### Goal of the exercise
From the data below, return each line in which the string "Zauberball" is found.

### Study material
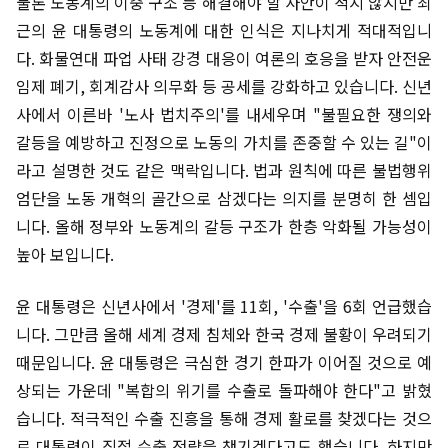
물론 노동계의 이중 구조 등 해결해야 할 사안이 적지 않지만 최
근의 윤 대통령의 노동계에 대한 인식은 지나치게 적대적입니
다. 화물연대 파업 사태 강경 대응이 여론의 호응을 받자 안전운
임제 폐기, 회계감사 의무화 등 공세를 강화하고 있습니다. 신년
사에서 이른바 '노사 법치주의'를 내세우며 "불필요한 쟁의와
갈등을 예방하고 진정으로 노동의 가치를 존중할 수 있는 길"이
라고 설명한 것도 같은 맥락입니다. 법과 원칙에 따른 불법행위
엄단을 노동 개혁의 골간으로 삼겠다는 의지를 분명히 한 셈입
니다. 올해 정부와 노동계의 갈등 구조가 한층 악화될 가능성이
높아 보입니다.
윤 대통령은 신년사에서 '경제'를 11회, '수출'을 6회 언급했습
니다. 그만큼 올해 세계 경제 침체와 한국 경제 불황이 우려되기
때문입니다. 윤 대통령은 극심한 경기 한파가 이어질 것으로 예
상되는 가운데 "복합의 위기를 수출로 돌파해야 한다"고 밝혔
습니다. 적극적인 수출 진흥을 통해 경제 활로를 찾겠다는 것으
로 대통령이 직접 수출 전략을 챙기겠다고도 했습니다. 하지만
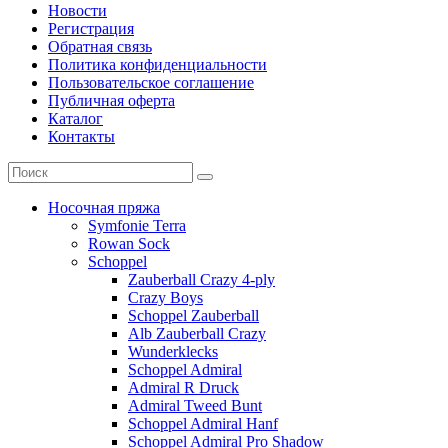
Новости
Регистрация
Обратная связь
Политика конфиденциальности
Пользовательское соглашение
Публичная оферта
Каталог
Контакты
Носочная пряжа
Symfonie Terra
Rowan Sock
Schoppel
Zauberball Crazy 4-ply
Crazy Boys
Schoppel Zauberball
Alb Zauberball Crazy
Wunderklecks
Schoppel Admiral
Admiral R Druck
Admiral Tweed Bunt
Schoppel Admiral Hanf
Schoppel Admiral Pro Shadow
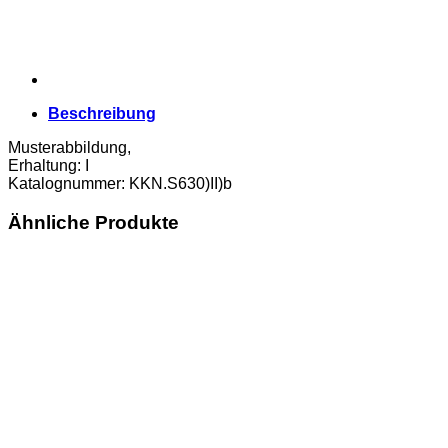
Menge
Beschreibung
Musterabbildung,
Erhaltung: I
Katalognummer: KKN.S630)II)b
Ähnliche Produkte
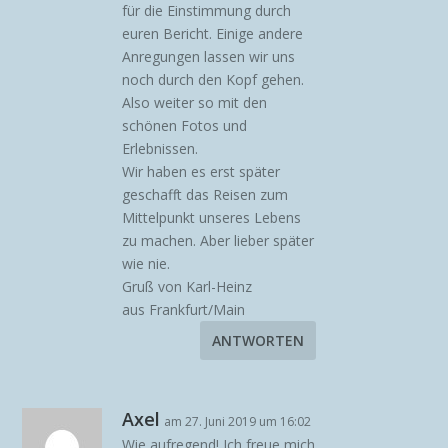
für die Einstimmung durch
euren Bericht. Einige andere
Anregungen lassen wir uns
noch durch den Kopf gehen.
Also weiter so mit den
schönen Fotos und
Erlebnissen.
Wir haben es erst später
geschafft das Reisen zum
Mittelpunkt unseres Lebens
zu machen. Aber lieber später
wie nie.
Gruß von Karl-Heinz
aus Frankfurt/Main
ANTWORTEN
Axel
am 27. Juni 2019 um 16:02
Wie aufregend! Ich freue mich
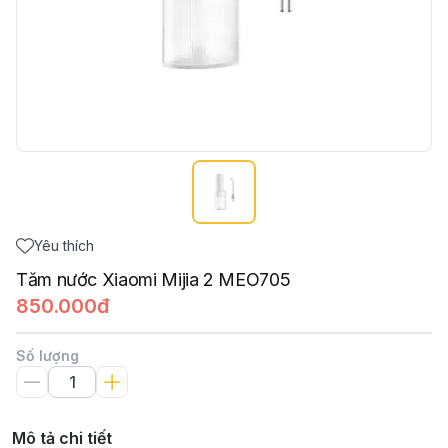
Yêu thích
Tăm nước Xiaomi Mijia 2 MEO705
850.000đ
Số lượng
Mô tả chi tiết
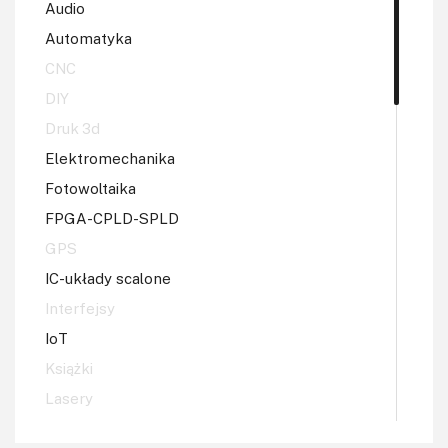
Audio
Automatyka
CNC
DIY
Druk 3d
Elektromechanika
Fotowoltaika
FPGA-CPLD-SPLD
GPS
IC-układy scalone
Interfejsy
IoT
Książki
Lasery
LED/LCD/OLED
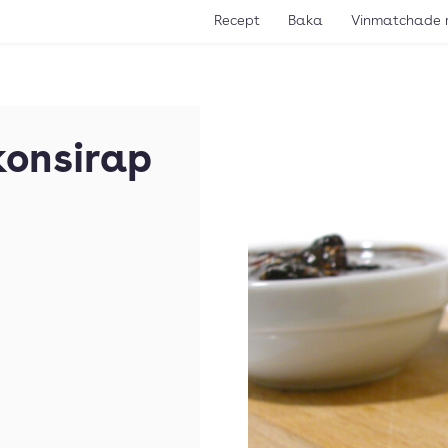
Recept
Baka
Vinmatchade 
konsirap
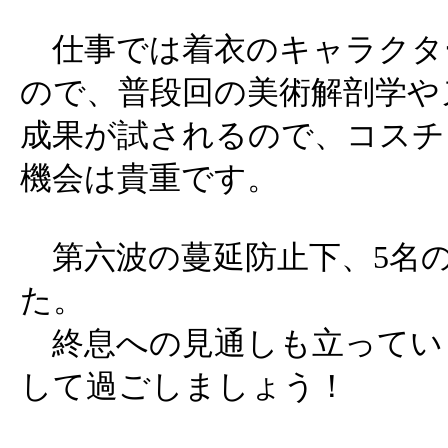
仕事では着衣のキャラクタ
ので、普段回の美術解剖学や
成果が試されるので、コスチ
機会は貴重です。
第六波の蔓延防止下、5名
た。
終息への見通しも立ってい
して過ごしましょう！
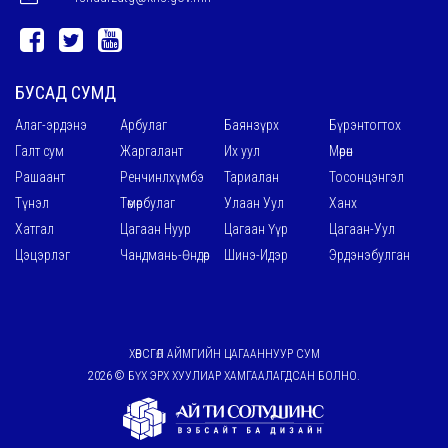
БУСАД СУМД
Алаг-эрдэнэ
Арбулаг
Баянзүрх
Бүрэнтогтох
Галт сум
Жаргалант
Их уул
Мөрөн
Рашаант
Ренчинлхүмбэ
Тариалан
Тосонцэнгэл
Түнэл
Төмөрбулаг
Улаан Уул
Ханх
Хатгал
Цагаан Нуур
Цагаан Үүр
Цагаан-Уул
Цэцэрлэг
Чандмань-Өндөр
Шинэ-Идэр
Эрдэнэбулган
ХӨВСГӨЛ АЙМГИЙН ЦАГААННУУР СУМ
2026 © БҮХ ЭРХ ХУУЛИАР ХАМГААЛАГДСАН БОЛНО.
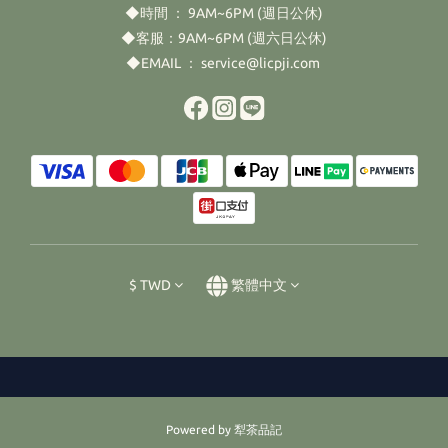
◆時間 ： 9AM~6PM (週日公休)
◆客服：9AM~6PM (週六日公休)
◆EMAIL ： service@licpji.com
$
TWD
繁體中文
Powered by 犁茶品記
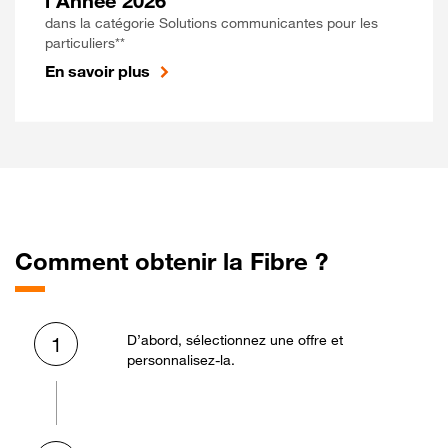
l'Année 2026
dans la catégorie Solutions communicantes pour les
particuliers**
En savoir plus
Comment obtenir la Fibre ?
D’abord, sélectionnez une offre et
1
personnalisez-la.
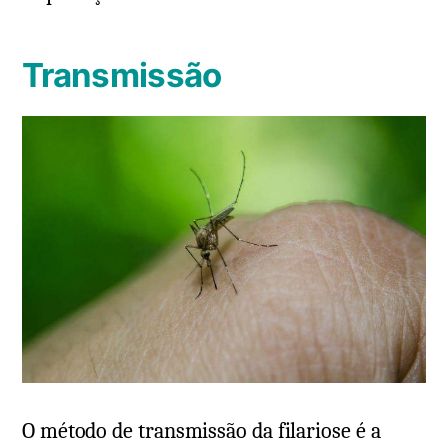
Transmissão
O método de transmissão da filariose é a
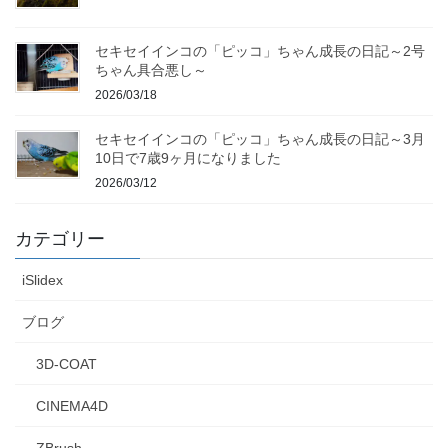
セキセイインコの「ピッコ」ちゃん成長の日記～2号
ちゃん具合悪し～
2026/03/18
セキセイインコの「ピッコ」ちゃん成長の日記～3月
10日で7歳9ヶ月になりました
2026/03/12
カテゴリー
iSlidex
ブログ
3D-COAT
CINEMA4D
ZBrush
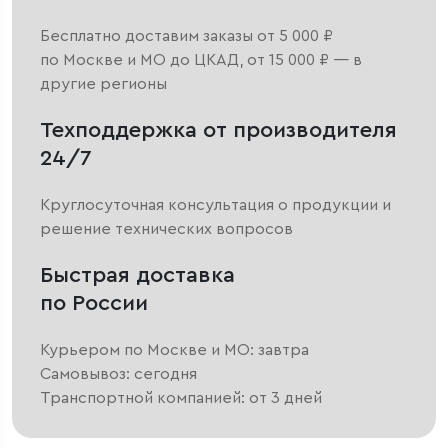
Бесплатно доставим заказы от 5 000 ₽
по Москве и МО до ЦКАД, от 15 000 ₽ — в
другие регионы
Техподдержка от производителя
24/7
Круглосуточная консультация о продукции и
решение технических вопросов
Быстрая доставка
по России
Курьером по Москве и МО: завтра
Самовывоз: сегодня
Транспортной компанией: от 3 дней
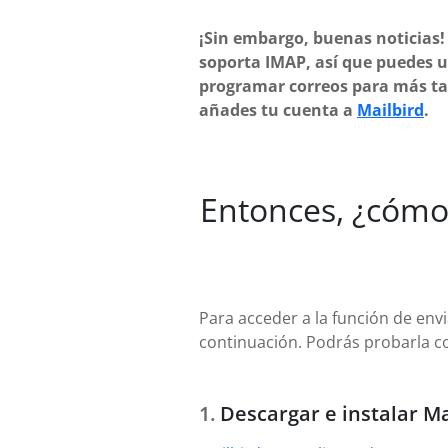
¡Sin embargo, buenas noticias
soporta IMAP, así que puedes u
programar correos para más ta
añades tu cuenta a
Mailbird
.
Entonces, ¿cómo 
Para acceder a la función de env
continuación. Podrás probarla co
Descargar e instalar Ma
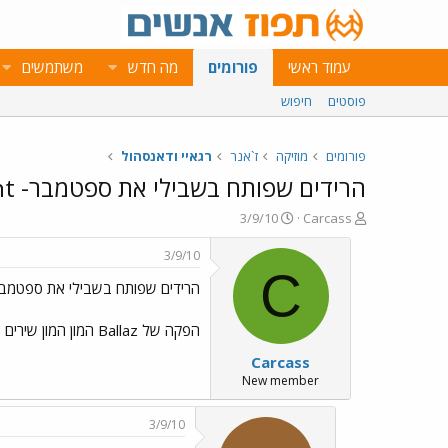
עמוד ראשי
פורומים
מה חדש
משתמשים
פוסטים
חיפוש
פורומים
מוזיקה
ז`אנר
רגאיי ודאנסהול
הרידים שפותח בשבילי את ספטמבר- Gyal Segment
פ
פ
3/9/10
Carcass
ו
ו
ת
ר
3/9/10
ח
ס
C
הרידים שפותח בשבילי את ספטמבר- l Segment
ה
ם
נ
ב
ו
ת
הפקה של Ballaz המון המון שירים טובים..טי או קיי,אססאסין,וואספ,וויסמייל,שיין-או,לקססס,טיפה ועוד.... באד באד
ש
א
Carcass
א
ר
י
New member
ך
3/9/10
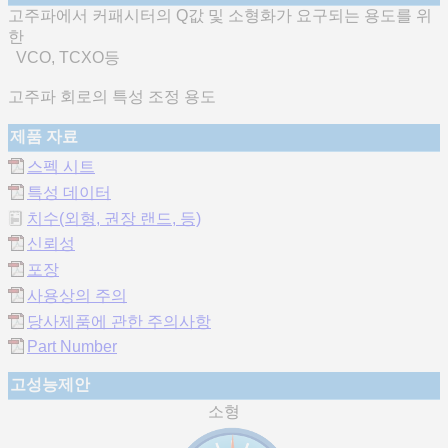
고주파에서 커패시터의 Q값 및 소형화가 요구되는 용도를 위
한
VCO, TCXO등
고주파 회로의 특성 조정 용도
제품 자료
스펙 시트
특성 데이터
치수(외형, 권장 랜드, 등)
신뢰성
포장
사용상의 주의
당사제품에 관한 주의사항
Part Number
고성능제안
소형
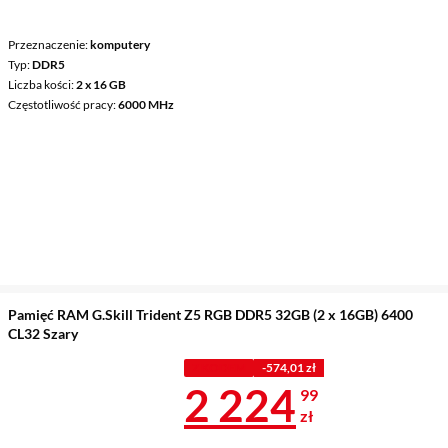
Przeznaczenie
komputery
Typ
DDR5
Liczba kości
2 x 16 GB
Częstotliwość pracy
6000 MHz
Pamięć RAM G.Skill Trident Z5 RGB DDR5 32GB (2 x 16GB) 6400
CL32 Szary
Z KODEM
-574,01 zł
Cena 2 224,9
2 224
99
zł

### Exercise output
Zauberball Crazy 4-ply
Schoppel Zauberball
Alb Zauberball Crazy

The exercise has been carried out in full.